アウトプットカプラー71は、基板11の下面に対向する凹状の表面72Sを有する透明基板72及び凹状の表面72Sを覆う誘電体からなるDBRである外部多層膜反射鏡73からなる。
面発光レーザ70においては、面発光レーザ10の凹状反射構造12Rに対応する凹状反射構造71Rが透明基板72及び外部多層膜反射鏡73によって形成されている。面発光レーザ70においては、第2の共振器OC2が第2の多層膜反射鏡31と外部多層膜反射鏡73との間で形成されている。
このような、基板11の下面に形成された凸部11Pによる凹状反射構造12Rではなく、アウトプットカプラー71を用いる構成は、面発光レーザ10において設計上凹状反射構造12Rを大きくしなければならない場合に有利な構成である。
例えば、ウェハに多数の面発光レーザ10を形成して個片化する場合に、凹状反射構造12Rを大きくしなければならない場合には、1ウェハ当たりの面発光レーザ10の製造個数が、凸部11Pの大きさによって制限され得る。そのような場合に、凹状反射構造12Rを外部のアウトプットカプラー71の凹状反射構造71Rで置換することで、面発光レーザの1ウェハ当たりの製造個数を減らすことなく凹状反射構造を大きくすることができる。

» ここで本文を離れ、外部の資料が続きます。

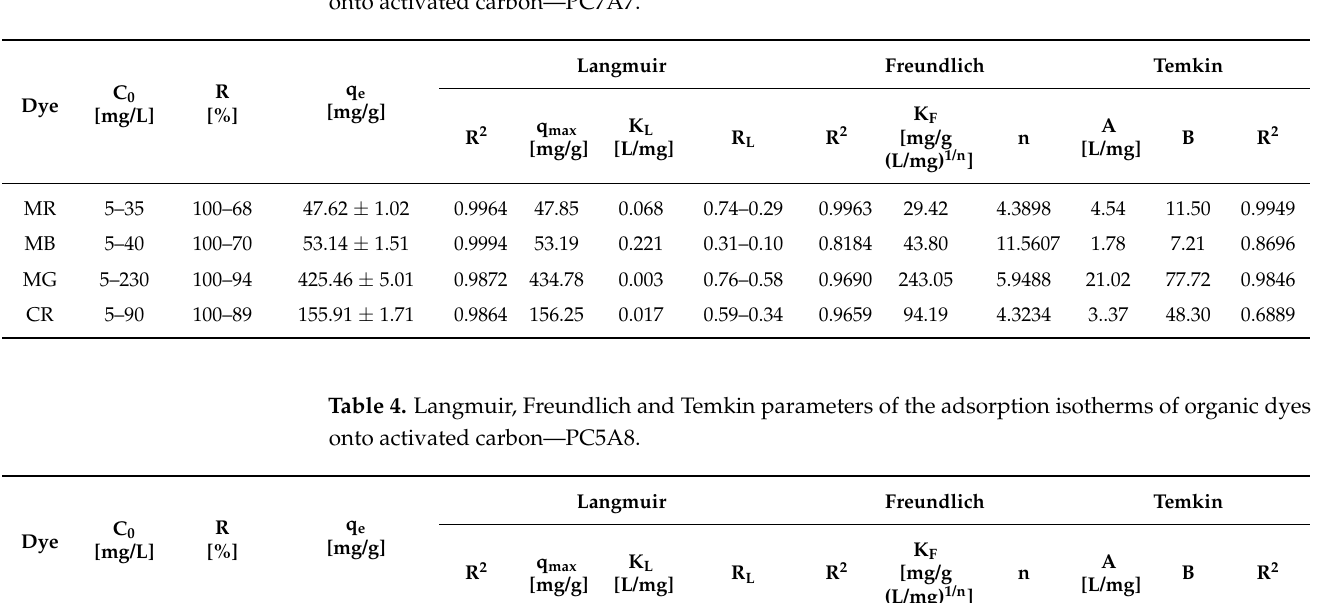
Table 3. Langmuir, Freundlich and Temkin parameters of the adsorption isotherms of organic dyes onto activated carbon—PC7A7.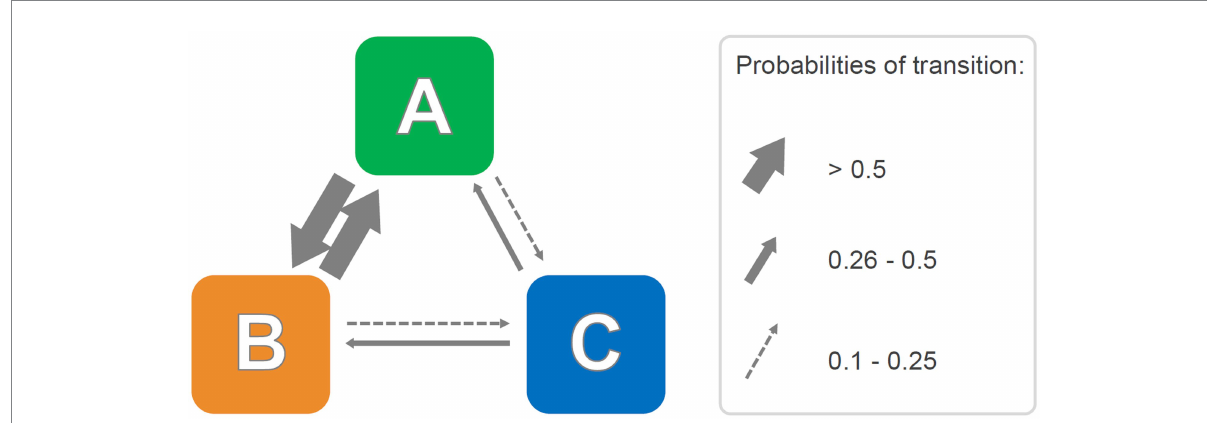
FIGURE 4 Hypothetical probabilistic pathway diagram representing transition probabilities among behavioral units. Right side, the selected probability ranges used to draw probability arrows of matching thickness. See text for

上述の実施例においては、基板11の上面は、C面からM面方向に0.5°オフした面である場合、すなわちC面からM面方向へのオフ角が0.5°である場合を説明したが、オフ角はこの角度に限られない。オフ角が、例えば、0.3°から0.8°程度であれば充分に上記した偏光制御効果を得ることができる。また、基板11の上面のオフ角が0.8°以下であれば、第1の多層膜反射鏡13を構成する半導体多層膜を、安定して十分な反射率をもつように形成可能である。
また、上記実施例においては、基板11の上面は、C面からM面方向にオフしている場合を説明したが、基板11の上面がC面からA面方向にオフしており、C面方向にはほとんどオフしていなくともよい。
この場合、上記偏光制御効果を得るために、上記C面のオフ角の範囲についての説明と同様の理由で、C面からA面方向へのオフ角は0.3°~0.8°程度が好ましく、C面からM面へのオフ角は0±0.1°であるのが好ましい。なお、基板11の上面がC面からA面にオフしている場合、上記変形例1における凸部11Pの上面形状の長手方向及び変形例2におけるスリット溝51の長手方向について説明において、横方向軸AX2がa軸に対応するとして読み替えて理解されたい。
基板11の上面がC面からA面方向にオフしている場合、a軸方向に沿った偏光方向を有する光を多く取り出すことができ、かつa軸に沿った方向以外の偏光方向を有する光の出射を抑制することができる。よって、面発光レーザ10によれば、光出射面から取り出される光の、光出射面の面内方向における偏光方向バラツキを抑制することが可能となる。